Page-level text extractions

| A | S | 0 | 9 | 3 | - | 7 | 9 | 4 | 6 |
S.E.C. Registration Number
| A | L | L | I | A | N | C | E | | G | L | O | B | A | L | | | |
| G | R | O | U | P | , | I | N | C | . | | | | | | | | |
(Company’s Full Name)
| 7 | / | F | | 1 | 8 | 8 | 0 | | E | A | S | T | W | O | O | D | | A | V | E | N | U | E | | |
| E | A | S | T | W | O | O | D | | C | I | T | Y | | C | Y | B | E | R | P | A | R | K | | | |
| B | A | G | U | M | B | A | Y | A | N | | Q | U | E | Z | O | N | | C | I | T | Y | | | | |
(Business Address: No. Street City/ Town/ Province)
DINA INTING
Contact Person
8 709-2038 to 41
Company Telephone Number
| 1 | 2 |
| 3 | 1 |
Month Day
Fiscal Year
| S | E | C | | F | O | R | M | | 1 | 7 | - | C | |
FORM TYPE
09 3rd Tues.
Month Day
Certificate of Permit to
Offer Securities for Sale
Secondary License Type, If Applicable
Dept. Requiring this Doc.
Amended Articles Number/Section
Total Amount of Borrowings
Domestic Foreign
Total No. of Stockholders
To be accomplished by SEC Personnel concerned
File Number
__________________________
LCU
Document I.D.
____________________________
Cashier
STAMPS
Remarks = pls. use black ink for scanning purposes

...

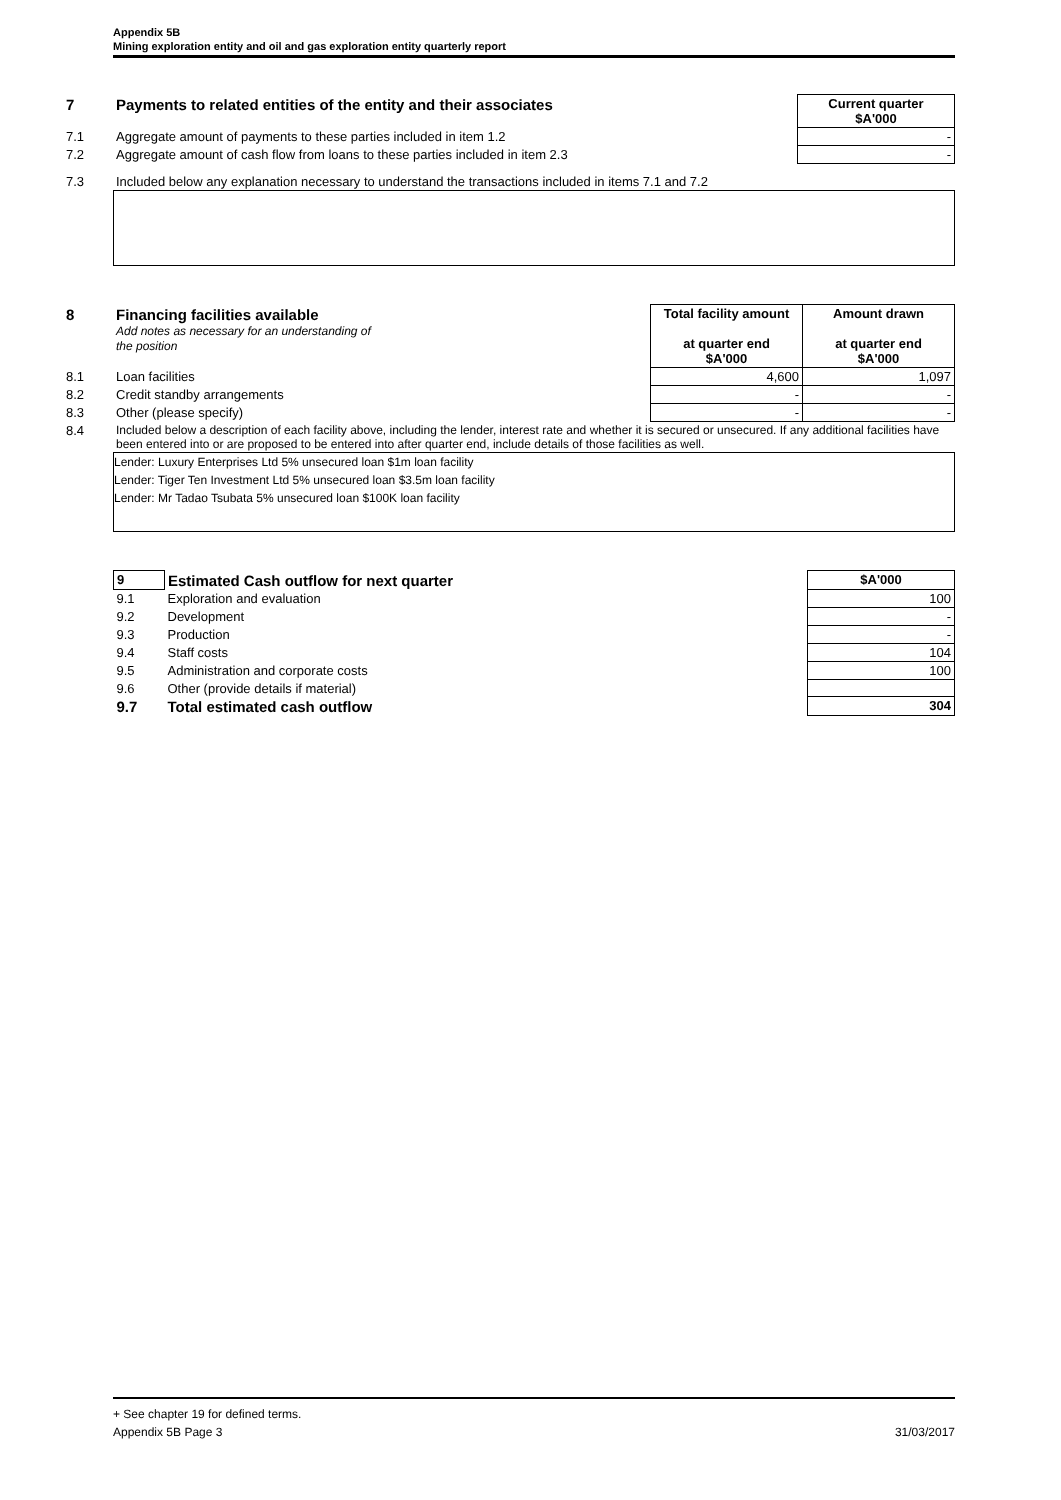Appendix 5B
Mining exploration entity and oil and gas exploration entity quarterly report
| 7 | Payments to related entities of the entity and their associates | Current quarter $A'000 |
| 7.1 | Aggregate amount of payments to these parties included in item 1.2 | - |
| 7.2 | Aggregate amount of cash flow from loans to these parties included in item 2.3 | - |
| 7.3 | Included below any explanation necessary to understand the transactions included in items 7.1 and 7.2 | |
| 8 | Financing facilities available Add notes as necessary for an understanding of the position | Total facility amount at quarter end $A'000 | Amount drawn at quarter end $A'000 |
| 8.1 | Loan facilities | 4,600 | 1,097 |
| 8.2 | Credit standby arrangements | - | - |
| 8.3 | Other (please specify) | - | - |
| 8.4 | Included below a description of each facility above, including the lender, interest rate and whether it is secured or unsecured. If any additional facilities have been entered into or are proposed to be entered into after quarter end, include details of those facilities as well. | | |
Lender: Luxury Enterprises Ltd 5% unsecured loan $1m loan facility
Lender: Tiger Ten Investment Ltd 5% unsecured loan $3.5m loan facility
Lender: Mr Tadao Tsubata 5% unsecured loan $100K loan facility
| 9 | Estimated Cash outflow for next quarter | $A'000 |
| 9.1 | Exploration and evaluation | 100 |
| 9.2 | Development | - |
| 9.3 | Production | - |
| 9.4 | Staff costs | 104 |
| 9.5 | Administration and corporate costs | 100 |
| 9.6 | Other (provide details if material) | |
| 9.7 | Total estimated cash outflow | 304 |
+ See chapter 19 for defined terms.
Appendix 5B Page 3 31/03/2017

--

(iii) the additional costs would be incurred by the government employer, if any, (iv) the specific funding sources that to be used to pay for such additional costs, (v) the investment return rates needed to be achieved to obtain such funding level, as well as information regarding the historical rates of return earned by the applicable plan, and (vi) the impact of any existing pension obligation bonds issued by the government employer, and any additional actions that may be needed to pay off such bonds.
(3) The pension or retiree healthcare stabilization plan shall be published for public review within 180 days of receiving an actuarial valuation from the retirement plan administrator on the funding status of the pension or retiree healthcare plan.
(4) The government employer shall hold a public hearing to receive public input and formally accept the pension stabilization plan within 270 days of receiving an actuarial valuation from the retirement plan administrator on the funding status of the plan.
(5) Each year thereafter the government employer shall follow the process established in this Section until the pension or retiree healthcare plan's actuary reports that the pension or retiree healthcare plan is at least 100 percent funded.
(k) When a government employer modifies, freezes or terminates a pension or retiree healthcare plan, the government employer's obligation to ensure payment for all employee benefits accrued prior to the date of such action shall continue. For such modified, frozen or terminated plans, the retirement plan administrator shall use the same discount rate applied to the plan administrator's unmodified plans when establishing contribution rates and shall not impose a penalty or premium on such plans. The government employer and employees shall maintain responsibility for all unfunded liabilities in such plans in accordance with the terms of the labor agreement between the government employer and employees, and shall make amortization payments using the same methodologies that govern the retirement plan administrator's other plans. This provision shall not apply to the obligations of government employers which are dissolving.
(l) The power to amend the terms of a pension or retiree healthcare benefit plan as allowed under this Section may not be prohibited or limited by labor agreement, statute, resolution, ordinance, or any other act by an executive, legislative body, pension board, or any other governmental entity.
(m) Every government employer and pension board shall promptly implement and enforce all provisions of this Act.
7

Task brief:
Copy out, exactly and alone, the lines of the entries above between the ones holding "Development | - |" and "Appendix 5B Page 3 31/03/2017", inclusive.

Your solution:
| 9.2 | Development | - |
| 9.3 | Production | - |
| 9.4 | Staff costs | 104 |
| 9.5 | Administration and corporate costs | 100 |
| 9.6 | Other (provide details if material) | |
| 9.7 | Total estimated cash outflow | 304 |
+ See chapter 19 for defined terms.
Appendix 5B Page 3 31/03/2017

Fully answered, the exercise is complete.